The major dietary fluoride sources are water and tea with Norway classed as a country that does not carry out fluoridation of drinking water or salt.
Fluoride’s beneficial effects on caries prevention, has led the European Food Safety Authority (EFSA) to set an adequate intake (AI) of 0.05 mg per kg body weight per day.
The former maximum limit of 0.5 mg/day for fluoride in food supplements was repealed back in May 2017.
Describing their methodology, VKM began by gathering intake values of the main dietary fluoride sources, water and tea, in different age groups via Norwegian dietary surveys.
High fluoride intakes were estimated by applying the 95 percentile of fluoride concentrations in water obtained from 2001 fluoride analyses from Norwegian waterworks between 2010 and 2018.
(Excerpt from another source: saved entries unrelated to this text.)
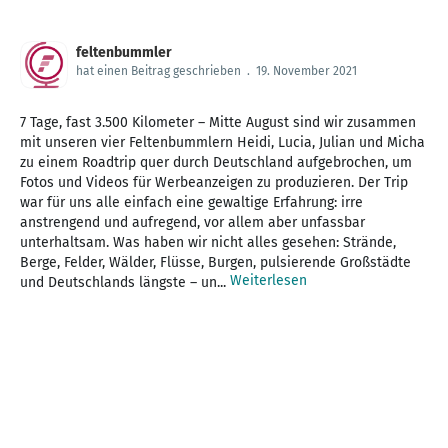
feltenbummler
hat einen Beitrag geschrieben
.
19. November 2021
7 Tage, fast 3.500 Kilometer – Mitte August sind wir zusammen
mit unseren vier Feltenbummlern Heidi, Lucia, Julian und Micha
zu einem Roadtrip quer durch Deutschland aufgebrochen, um
Fotos und Videos für Werbeanzeigen zu produzieren. Der Trip
war für uns alle einfach eine gewaltige Erfahrung: irre
anstrengend und aufregend, vor allem aber unfassbar
unterhaltsam. Was haben wir nicht alles gesehen: Strände,
Berge, Felder, Wälder, Flüsse, Burgen, pulsierende Großstädte
Weiterlesen
und Deutschlands längste – un...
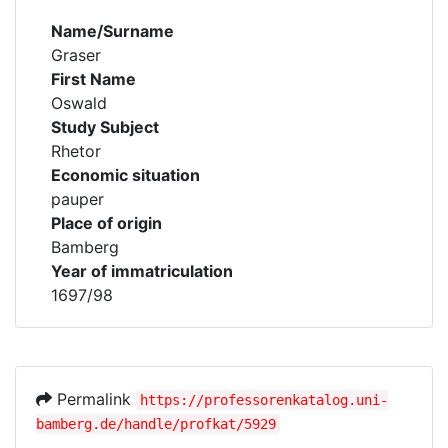
Name/Surname
Graser
First Name
Oswald
Study Subject
Rhetor
Economic situation
pauper
Place of origin
Bamberg
Year of immatriculation
1697/98
Permalink
https://professorenkatalog.uni-
bamberg.de/handle/profkat/5929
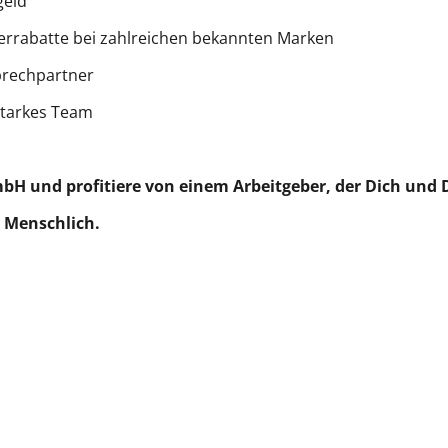
geld
terrabatte bei zahlreichen bekannten Marken
prechpartner
starkes Team
 und profitiere von einem Arbeitgeber, der Dich und De
 Menschlich.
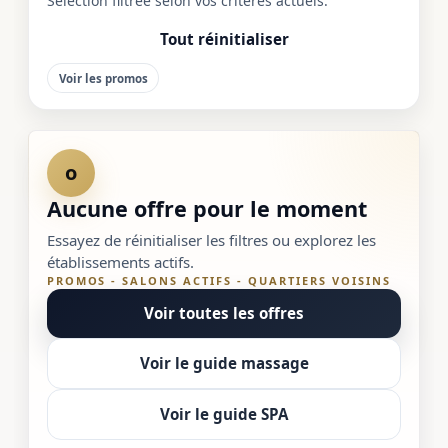
Sélection filtrée selon vos critères actuels.
Tout réinitialiser
Voir les promos
o
Aucune offre pour le moment
Essayez de réinitialiser les filtres ou explorez les
établissements actifs.
PROMOS - SALONS ACTIFS - QUARTIERS VOISINS
Voir toutes les offres
Voir le guide massage
Voir le guide SPA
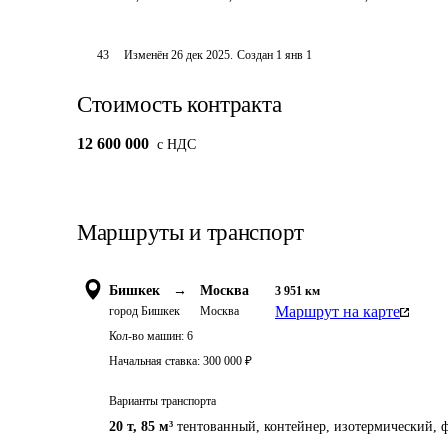
43
Изменён
26 дек 2025
.
Создан
1 янв 1
Стоимость контракта
12 600 000
c НДС
Маршруты и транспорт
Бишкек
→
Москва
3 951
км
Маршрут на карте
город Бишкек
Москва
Кол-во машин:
6
Начальная ставка:
300 000
₽
Варианты транспорта
20 т
,
85 м³
тентованный, контейнер, изотермический, ф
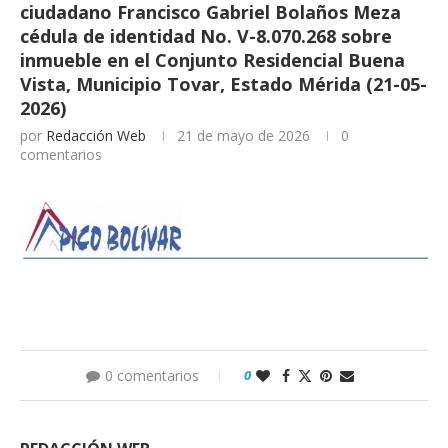
ciudadano Francisco Gabriel Bolaños Meza
cédula de identidad No. V-8.070.268 sobre
inmueble en el Conjunto Residencial Buena
Vista, Municipio Tovar, Estado Mérida (21-05-
2026)
por
Redacción Web
21 de mayo de 2026
0
comentarios
0 comentarios
0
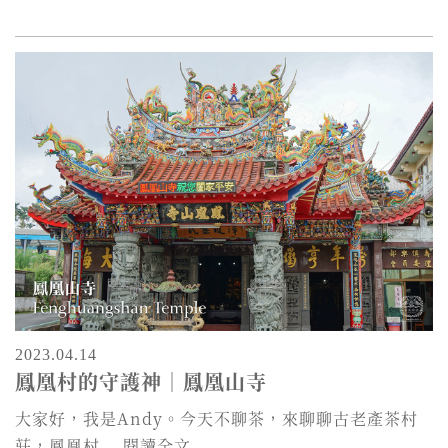
2023.04.14
鳳凰村的守護神｜鳳凰山寺
大家好，我是Andy。今天不聊茶，來聊聊古老產茶村
莊，鳳凰村...
閱讀全文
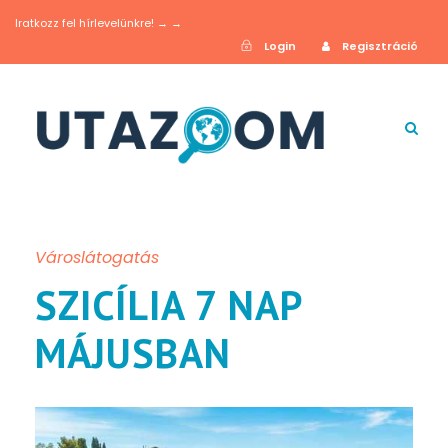
Iratkozz fel hírlevelünkre! → →
Login
Regisztráció
Városlátogatás
SZICÍLIA 7 NAP
MÁJUSBAN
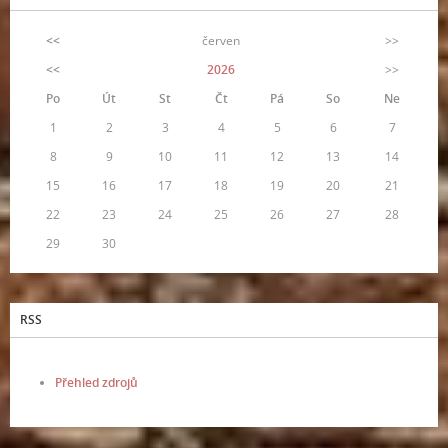
<<
červen
>>
<<
2026
>>
Po
Út
St
Čt
Pá
So
Ne
1
2
3
4
5
6
7
8
9
10
11
12
13
14
15
16
17
18
19
20
21
22
23
24
25
26
27
28
29
30
RSS
Přehled zdrojů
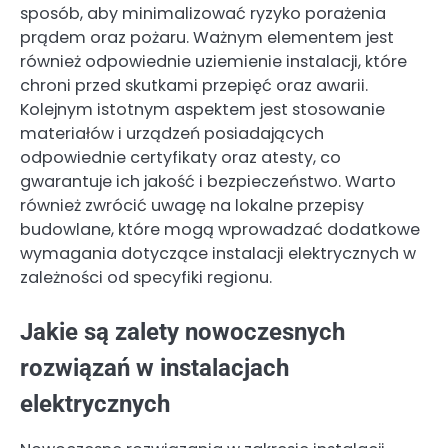
sposób, aby minimalizować ryzyko porażenia
prądem oraz pożaru. Ważnym elementem jest
również odpowiednie uziemienie instalacji, które
chroni przed skutkami przepięć oraz awarii.
Kolejnym istotnym aspektem jest stosowanie
materiałów i urządzeń posiadających
odpowiednie certyfikaty oraz atesty, co
gwarantuje ich jakość i bezpieczeństwo. Warto
również zwrócić uwagę na lokalne przepisy
budowlane, które mogą wprowadzać dodatkowe
wymagania dotyczące instalacji elektrycznych w
zależności od specyfiki regionu.
Jakie są zalety nowoczesnych
rozwiązań w instalacjach
elektrycznych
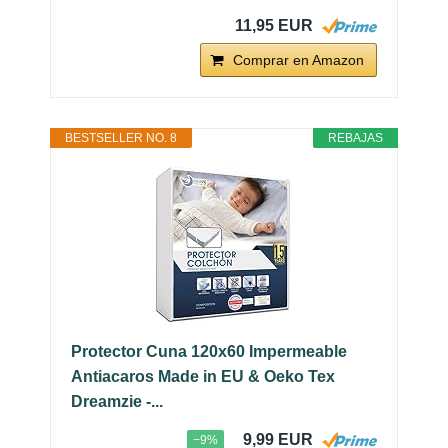
11,95 EUR
Comprar en Amazon
BESTSELLER NO. 8
REBAJAS
Protector Cuna 120x60 Impermeable
Antiacaros Made in EU & Oeko Tex
Dreamzie -...
9,99 EUR
−9%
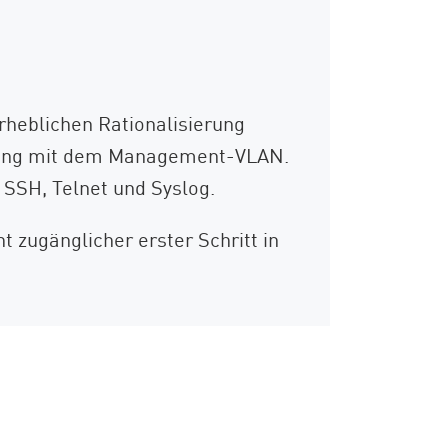
rheblichen Rationalisierung
waltung mit dem Management-VLAN.
SSH, Telnet und Syslog.
t zugänglicher erster Schritt in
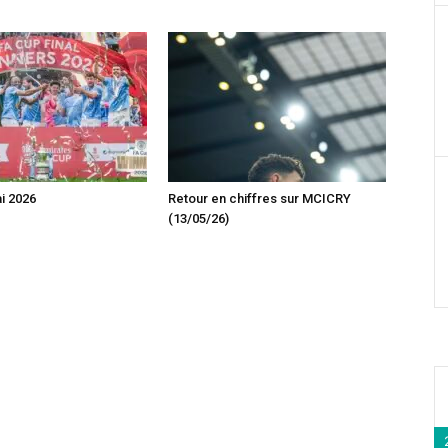
ai 2026
Retour en chiffres sur MCICRY
(13/05/26)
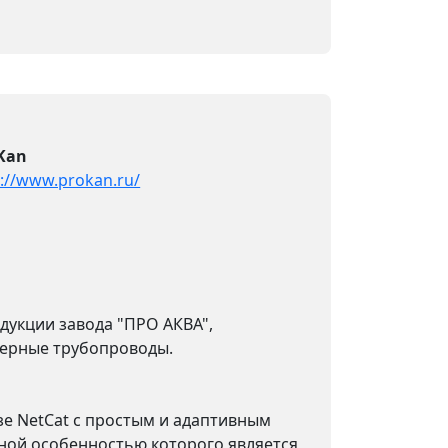
Kan
p://www.prokan.ru/
дукции завода "ПРО АКВА",
ерные трубопроводы.
зе NetCat с простым и адаптивным
ной особенностью которого является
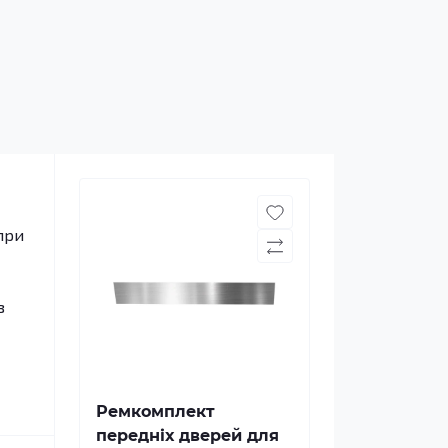
при
з
Ремкомплект
передніх дверей для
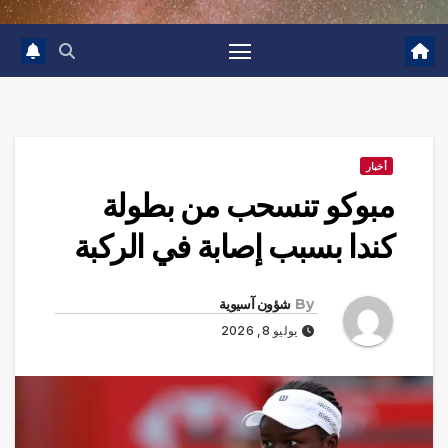
أخبار
مبوكو تنسحب من بطولة
كندا بسبب إصابة في الركبة
By
شؤون آسيوية
يوليو 8, 2026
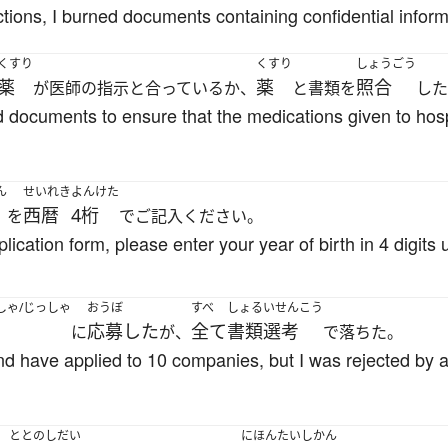
ctions, I burned documents containing confidential inform
くすり
くすり
しょうごう
薬
薬
照合
が医師の指示と合っているか、
と書類を
した
documents to ensure that the medications given to hosp
ん
せいれき
よんけた
西暦
4桁
を
でご記入ください。
application form, please enter your year of birth in 4 digit
しゃ/じっしゃ
おうぼ
すべ
しょるいせんこう
応募した
全て
書類選考
に
が、
で落ちた。
and have applied to 10 companies, but I was rejected by a
ととの
しだい
にほんたいしかん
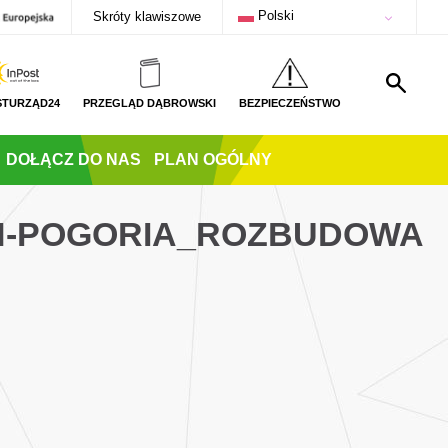
Polski
Skróty klawiszowe
STURZĄD24
PRZEGLĄD DĄBROWSKI
BEZPIECZEŃSTWO
DOŁĄCZ DO NAS
PLAN OGÓLNY
CH-POGORIA_ROZBUDOWA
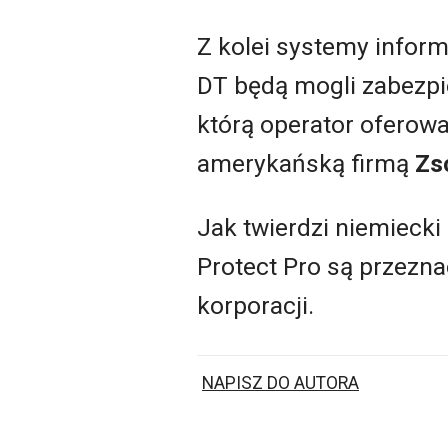
Z kolei systemy informa
DT będą mogli zabezpi
którą operator oferow
amerykańską firmą
Zs
Jak twierdzi niemiecki 
Protect Pro są przeznac
korporacji.
NAPISZ DO AUTORA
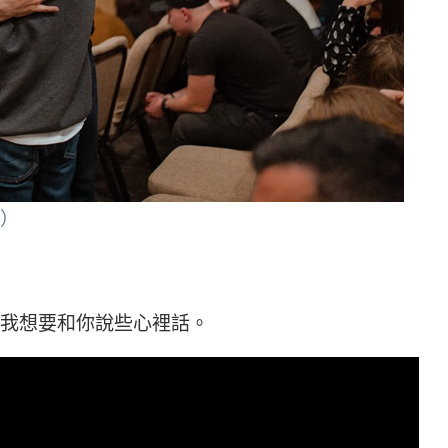
）
我想要和你說些心裡話。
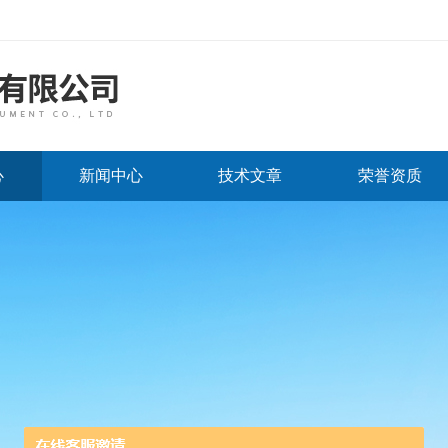
心
新闻中心
技术文章
荣誉资质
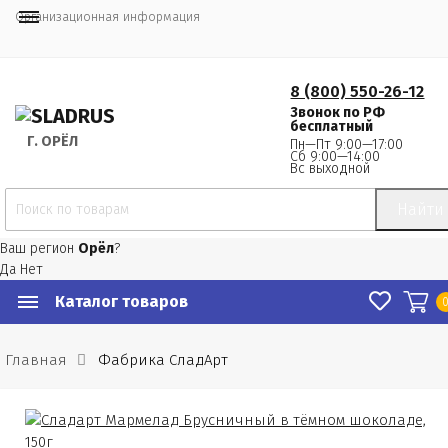
Организационная информация
8 (800) 550-26-12
Звонок по РФ
бесплатный
Г.
 ОРЁЛ
Пн—Пт 9:00—17:00
Сб 9:00—14:00
Вс выходной
Найти
Ваш регион
Орёл
?
Да
Нет
Каталог товаров
Главная
Фабрика СладАрт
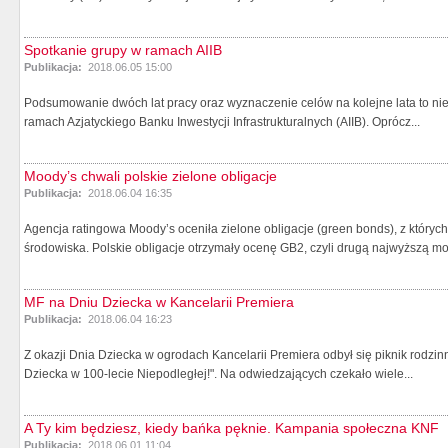
Spotkanie grupy w ramach AIIB
Publikacja:
2018.06.05 15:00
Podsumowanie dwóch lat pracy oraz wyznaczenie celów na kolejne lata to niek
ramach Azjatyckiego Banku Inwestycji Infrastrukturalnych (AIIB). Oprócz...
Moody’s chwali polskie zielone obligacje
Publikacja:
2018.06.04 16:35
Agencja ratingowa Moody’s oceniła zielone obligacje (green bonds), z któryc
środowiska. Polskie obligacje otrzymały ocenę GB2, czyli drugą najwyższą moż
MF na Dniu Dziecka w Kancelarii Premiera
Publikacja:
2018.06.04 16:23
Z okazji Dnia Dziecka w ogrodach Kancelarii Premiera odbył się piknik rodzin
Dziecka w 100-lecie Niepodległej!". Na odwiedzających czekało wiele...
A Ty kim będziesz, kiedy bańka pęknie. Kampania społeczna KNF
Publikacja:
2018.06.01 11:04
In addition, intakes from tea were obtained from a Polish study to the daily volume consumed.
Fluoride intakes from recommended use of dental hygiene and caries prevention products were then added, plus a small fixed value for undescribed sources.
The estimated 95 percentile fluoride exposure calculated this way was compared to the upper level, and scenarios with additional fluoride supplementation of 0.5, 1, 5 or 7 mg/day were developed.
The estimated 95-percentile of fluoride exposure from water, tea and dental hygiene products alone (before fluoride from the suggested food supplement doses at 0.5, 1, and 7 mg/day were added) was found to exceed the upper level for 2-year old children and for adults.